-- Instructions --
A – Quote the housing market article from "Nearly half of" to "21, told the Global Times Saturday.", switching "high-end properties" to "luxury homes".
B – Condense the paragraph of the housing market article beginning "Under a government initiative to increase the housing supply" into a single shorter sentence that keeps its main facts.

An apartment of around 90 square meters, worth around 3 million yuan ($479,400), could be sold at a discount of 100,000 yuan to 200,000 yuan in Beijing, according to Gao Yuan, a Beijing-based realtor at real estate agency Homelink.

Potential buyers are holding a wait-and-see attitude, which has greatly dented sales.

"An apartment used to have more than five potential buyers, but now there are only one or two," a Beijing-based realtor, who declined to be named, told the Global Times Saturday.

The property market in Shanghai is also cooling. Units in a new real estate project in Pudong district were being sold at a price discount of as much as 28 percent recently, media reports said.

But Hui Jianqiang, a senior expert at China Real Estate Association, said major price drops in first-tier cities will only be limited to specific projects and will not spread in the entire markets in the short term.

Nearly half of the 100 cities monitored by the China Index Academy have reported negative month-on-month growth in April, according to data released Thursday.

The growth of new home prices in Beijing narrowed to 0.52 percent month-on-month in April, but prices for second-hand homes dropped 0.54 percent compared with the previous month, and the price growth in Shanghai and Shenzhen is also slowing down, data from the China Index Academy showed.

Industry insiders said high-end properties have been hit harder. "It is hard to find buyers for high-end properties, even with price reductions," Huang Wenquan, a Shanghai-based realtor at Century 21, told the Global Times Saturday.

It is also the case in Beijing. An apartment at a prime location in the city, worth around 7.5 million yuan, has had its price cut by as much as 1 million yuan, Beijing-based newspaper China Business Journal reported Saturday.

"In Beijing, the increasing supply of welfare housing is a major reason behind the current price drop," Chen ?Guoqiang, deputy head of the China Real Estate Society, told the Global Times on Saturday.

Under a government initiative to increase the housing supply in Beijing, around 40,000 units of cheaper apartments will be provided this year, with an average price of 16,000 yuan per square meter - much lower than market prices, Beijing Youth Daily newspaper reported Thursday.

The tightening of credit to homebuyers and developers are the main reason behind the sluggish sales in the sector, according to Chen. "But it is unlikely we will see drastic declines in first-tier cities this year."

"The current price drop in first-tier cities was due to weak expectations, but supply in these places is still tight," said Hui.

-- Provided material --
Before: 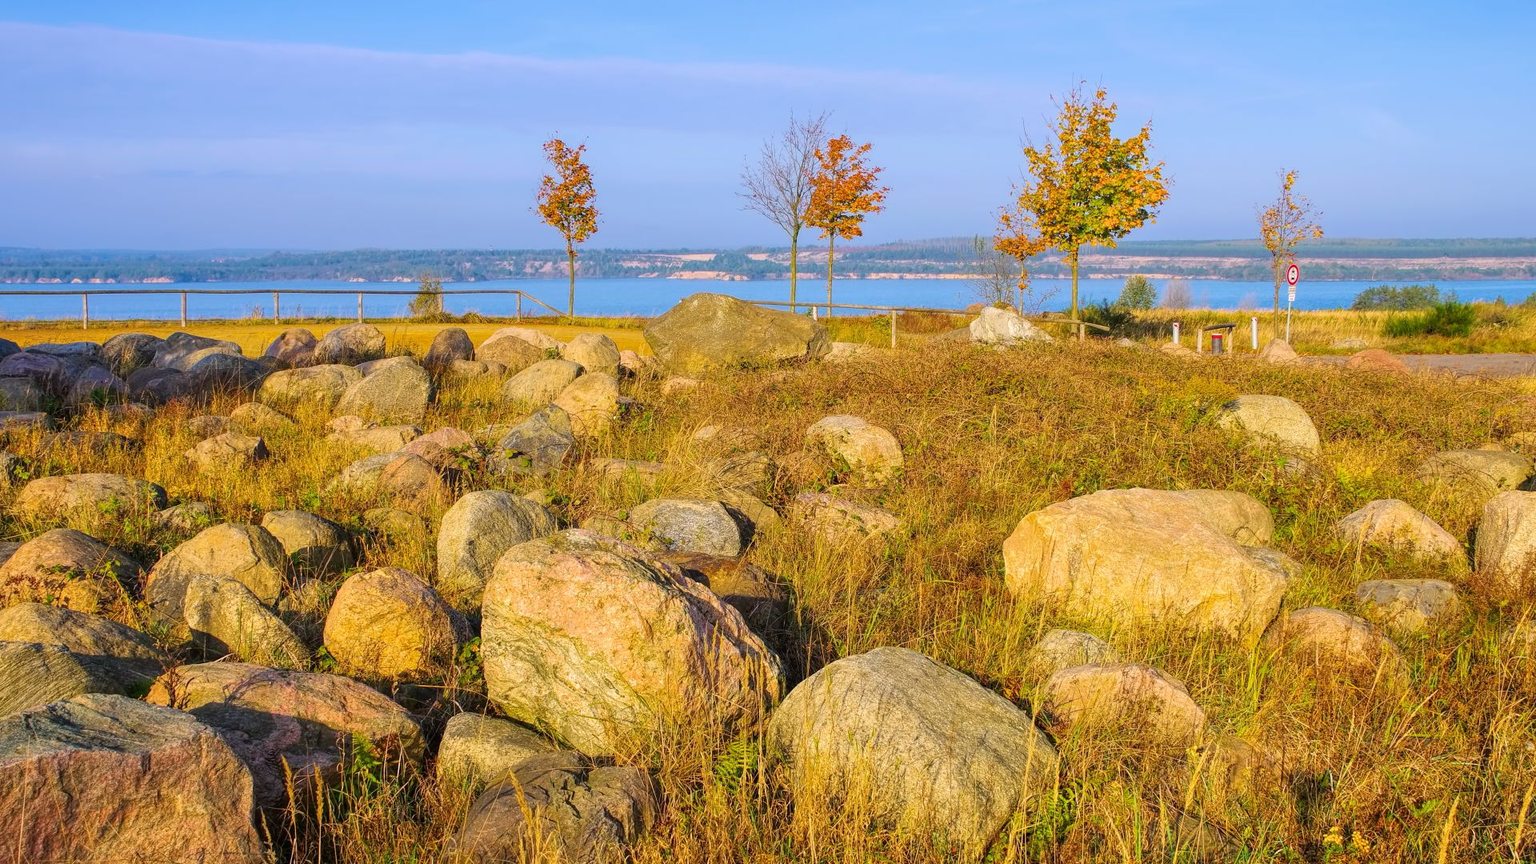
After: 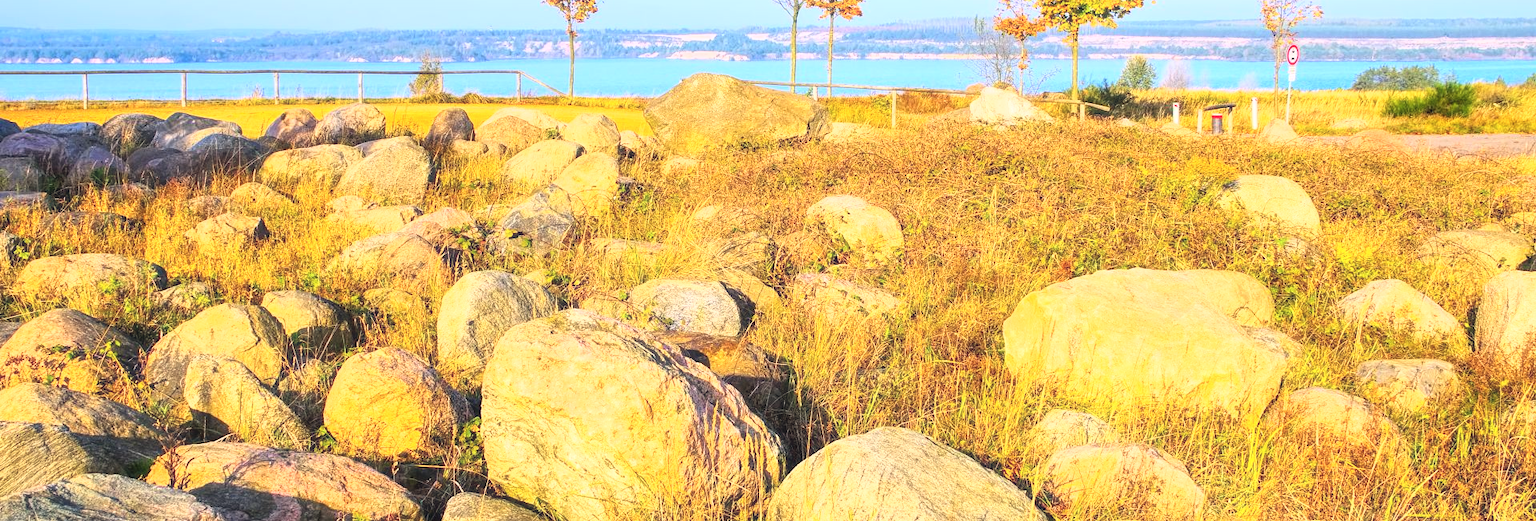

-- The solutions --
A –
Nearly half of the 100 cities monitored by the China Index Academy have reported negative month-on-month growth in April, according to data released Thursday.

The growth of new home prices in Beijing narrowed to 0.52 percent month-on-month in April, but prices for second-hand homes dropped 0.54 percent compared with the previous month, and the price growth in Shanghai and Shenzhen is also slowing down, data from the China Index Academy showed.

Industry insiders said luxury homes have been hit harder. "It is hard to find buyers for luxury homes, even with price reductions," Huang Wenquan, a Shanghai-based realtor at Century 21, told the Global Times Saturday.

B – Beijing Youth Daily reported Thursday that, under a government initiative to increase Beijing's housing supply, about 40,000 cheaper apartments will be provided this year at an average of 16,000 yuan per square meter, well below market prices.